There are some texts in which such a theme is introduced in an even more immediate fashion.3 Once the chosen knight arrives at the castle, he directly addresses the king and asks in an almost brutal fashion, skipping every ceremonial form, “Where is the Grail?” meaning: “Where is the power of which you should be the representative?” Once this question is asked, a miracle ensues.

At this point fragments of ancient Atlantic, Celtic, and Nordic traditions are mixed with confused images of the Judeo-Christian religion. Avalon; Seth; Solomon; Lucifer; the stone-thunderbolt; Joseph of Arimathea; the White Island; the fish; the Lord of the Center and the symbolism of his seat; the mystery of the revenge and the deliverance; the “signs” of the Tuatha dé Danaan, who in turn are confused with the race that brought the Grail to earth—they all form a whole in which the various elements, as I have endeavored to show, reveal a logical unity to those who are capable of penetrating its essence.

For about a century and a half, the entire knightly West lived intensely the myth of the court of King Arthur and his knights seeking the Grail. It was a progressive saturation of a historical climate that shortly after was followed by an abrupt break. This awakening of a heroic tradition connected to a universal imperial idea was destined to arouse inimical forces and lead to a clash with Catholicism.

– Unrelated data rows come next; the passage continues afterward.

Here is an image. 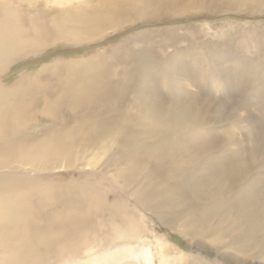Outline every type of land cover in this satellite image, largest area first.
Here are the masks:
<instances>
[{"label": "rangeland", "instance_id": "obj_1", "mask_svg": "<svg viewBox=\"0 0 264 264\" xmlns=\"http://www.w3.org/2000/svg\"><path fill=\"white\" fill-rule=\"evenodd\" d=\"M6 1L0 20L24 31L0 68V113L11 109L0 132V179L42 186L23 201L35 227L58 234L61 211L87 210L97 193L103 205L91 201L97 218L86 243L148 244L156 253L159 237L171 254L191 258L183 264H223L215 253L227 251L203 237L215 238L214 218L193 219L178 184L202 174L187 172L203 163L196 133L227 157H245L247 142L264 134V0ZM95 85L109 100H79L78 91ZM180 97L194 123L171 115ZM104 100L117 108L104 109ZM154 105L165 113L154 115ZM167 137L180 159L160 153ZM49 191L59 194L55 206L41 199ZM75 244L47 251L44 264H62L57 258L74 255Z\"/></svg>", "mask_w": 264, "mask_h": 264}, {"label": "bare ground", "instance_id": "obj_2", "mask_svg": "<svg viewBox=\"0 0 264 264\" xmlns=\"http://www.w3.org/2000/svg\"><path fill=\"white\" fill-rule=\"evenodd\" d=\"M0 1H3L1 3V10L5 11L7 8H11L6 0ZM54 1L61 5L70 2L69 0ZM9 21L2 22L0 20V68L11 58L12 51L15 49L12 48L14 46L12 41L20 39V35L23 33L22 30L24 31L23 27H18V24L15 22L12 25L13 22ZM168 80L169 84L174 85V79L173 82L170 79ZM91 85L90 83L89 86ZM97 86L96 88L98 89L100 85L99 87ZM103 86L101 85L102 88ZM151 88L149 86L150 91ZM184 89V87L182 89L179 88V93L181 95L183 92H186V95L189 94ZM200 89L202 90L201 87ZM102 90H95L89 87L81 89L78 91L79 100L87 102V104L90 100L96 101L99 98L105 99L106 101L109 100L106 97L108 93ZM151 92L149 94L150 96ZM191 96H193L194 100V95ZM181 97L173 104L170 113L173 117L177 118V121H181V123H186L187 121L192 123L194 118L191 119L186 114V111L192 112L189 107L184 105L182 101L185 99ZM105 100L102 103L105 105L104 109L112 110L114 106L116 107L110 101L105 103ZM262 100L264 103V98ZM153 101L155 100L153 99ZM5 110L0 113V132L3 131L4 124L8 120L7 116L9 111H11V109L7 108ZM152 111L154 115L164 112L157 105H154ZM262 111H264V105ZM161 118L163 119L164 116ZM176 123L178 124L179 122ZM198 131L199 129L194 132ZM257 134V136H254L256 138L255 140L252 139L247 142L249 145L246 148L245 157L235 155L227 157L224 156L225 153L220 154L217 152L215 142L212 139L201 136L199 132L196 133V137L201 141L199 142L201 143L199 152L203 163L199 161L198 164L192 163L187 172L202 171L200 176L204 177H195L186 183H183L182 180L178 184V188H181V192L185 195V198L191 200L189 209L192 210L191 214H193V219L202 218L210 222L211 218H214L216 222L215 238L211 236L203 237L207 238L211 244L219 242L222 248L227 251L224 254H220L221 252L219 253L218 251V253H215V256L223 264H264V134L260 132ZM192 142L194 143V141ZM174 144L175 141L168 137L163 139L160 144V153L170 158L178 151L179 153L175 155V158L180 159L181 150L177 146L172 149ZM205 177L210 178L211 182L206 190L199 192V188L196 189L195 184H202L201 179H205ZM40 189H42V186L39 185L34 189V184L22 180L10 181L9 179H0V264H44L43 257L47 251H58V249L62 248L61 246H65V242L69 241L77 243L74 248L75 253L74 255L69 252L66 254L62 253V256L57 258L60 262L63 261L62 264H124V262L128 264H183V262H187V260L189 262L191 260V258H185V255L178 257V255L171 254L169 243L159 237H155L156 253L151 250V246L148 244L146 246H139L136 249L129 243L119 248L112 247V244L109 247H104L110 244L108 240H102L98 245L86 243L88 240H86L85 236L89 230V225L92 223V220H96L97 218L94 217L97 211H92V206L94 204L97 206L98 203L101 204L98 202L97 196L99 194L97 195V193L94 197L92 196L93 198H90L88 202L89 209H83L85 203H81L82 206L84 205L82 209H77V207L79 208L77 206L76 208L72 207L71 209L61 211V216L58 217L59 233L48 236L47 233L41 232L35 227L32 215L29 213V209L27 210L26 208L28 206V198L26 195L29 194V190H37L39 192ZM58 195V192L49 191L40 196L43 202L46 199L49 205L55 206L56 204L54 203ZM21 199L22 201L19 202ZM86 199H89V197H86ZM23 201L27 203V206L24 205ZM91 201L93 203L92 206ZM81 202H85V200ZM168 222L172 223L170 220ZM141 233L137 230L134 236L141 239ZM195 234L196 236H202L199 232H195ZM219 236L225 237L228 240L221 242L220 239L222 240V238ZM85 244L87 246L84 250ZM15 250H18V253L13 252ZM82 250L84 254H89V258L80 256L82 255ZM228 250L236 252L237 256H233L232 252L230 254Z\"/></svg>", "mask_w": 264, "mask_h": 264}]
</instances>
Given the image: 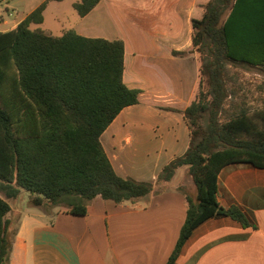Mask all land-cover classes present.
<instances>
[{
    "label": "trees",
    "instance_id": "obj_1",
    "mask_svg": "<svg viewBox=\"0 0 264 264\" xmlns=\"http://www.w3.org/2000/svg\"><path fill=\"white\" fill-rule=\"evenodd\" d=\"M99 1L78 0L73 8L84 17ZM46 5L0 31V264H8L13 244L9 201L22 192L33 206L83 216L98 196L122 204L153 189L117 175L101 143L121 111L140 103L141 91L123 80V42L32 29L43 23ZM191 26L201 66L196 97L180 111L189 147L162 168L157 183L187 166L197 197H187L185 223L166 264H176L207 219L247 225L240 210L218 202L223 167L246 162L264 169V97L256 106L240 82L242 69L264 76V0H210Z\"/></svg>",
    "mask_w": 264,
    "mask_h": 264
},
{
    "label": "crops",
    "instance_id": "obj_2",
    "mask_svg": "<svg viewBox=\"0 0 264 264\" xmlns=\"http://www.w3.org/2000/svg\"><path fill=\"white\" fill-rule=\"evenodd\" d=\"M65 1L38 0L12 22L0 17V31L14 29L44 2L43 18L52 3ZM209 1L100 0L84 17L77 14L65 32L124 44L123 80L141 91L140 103L121 111L101 143L117 175L150 182L153 189L122 204L98 196L83 216L59 208L23 210L24 203L9 201L6 218L14 238L8 264L167 263L185 223L187 197L195 200L197 191L187 166L167 183L158 184L157 176L189 147L180 111L196 97L201 66L191 21L203 16ZM257 96L252 98L264 97ZM141 148L146 154L135 155L133 149ZM217 199L225 210H240L247 225L231 217L207 219L193 230L176 264H264V169L226 165L217 177Z\"/></svg>",
    "mask_w": 264,
    "mask_h": 264
},
{
    "label": "rangeland",
    "instance_id": "obj_3",
    "mask_svg": "<svg viewBox=\"0 0 264 264\" xmlns=\"http://www.w3.org/2000/svg\"><path fill=\"white\" fill-rule=\"evenodd\" d=\"M36 1L38 0H0V17L7 19L10 22H12V20L19 19L23 17L24 14H26L30 10V8L35 5ZM74 1L76 0H66L65 2L61 3H52L50 10L43 18V23L40 25L32 26V29L39 27L43 30L51 31L54 35H62L65 30L70 28L71 22H73V20L77 18V11L72 6V3ZM13 9L18 12L14 16L10 17L7 10L12 11ZM241 74L242 78L240 79V82H242L243 84L244 91H246L249 97H251L250 99L253 101V103L258 106V102H256V99L258 100V98L252 97L257 96V94H260V96L264 95V76L257 70L242 69ZM206 87V85L203 86L204 89H206ZM133 150H135L134 154L138 156H143L146 154V148ZM26 201H28L27 194L25 192H22L20 196L15 201H13V203L18 206H21V204L24 203V206H21L23 210L27 208L30 210L33 209L34 211H38V208L31 204L25 206L26 204H28V202Z\"/></svg>",
    "mask_w": 264,
    "mask_h": 264
}]
</instances>
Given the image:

The true reason why the Church became such a staunch antagonist of the Empire was the instinctive perception of the true nature of the force gaining momentum behind the external forms of the knightly spirit and the Ghibelline ideal. Even though on the other side, among the defenders of the Empire, an adequate awareness was present only in part, because of compromises, contradictions, and indecisions of which Dante himself was not exempt, the instinct of the Church was nevertheless absolutely correct. Hence the drama of medieval Ghibellinism, of the great knightly orders, and in particular, of the Order of the Knights Templar.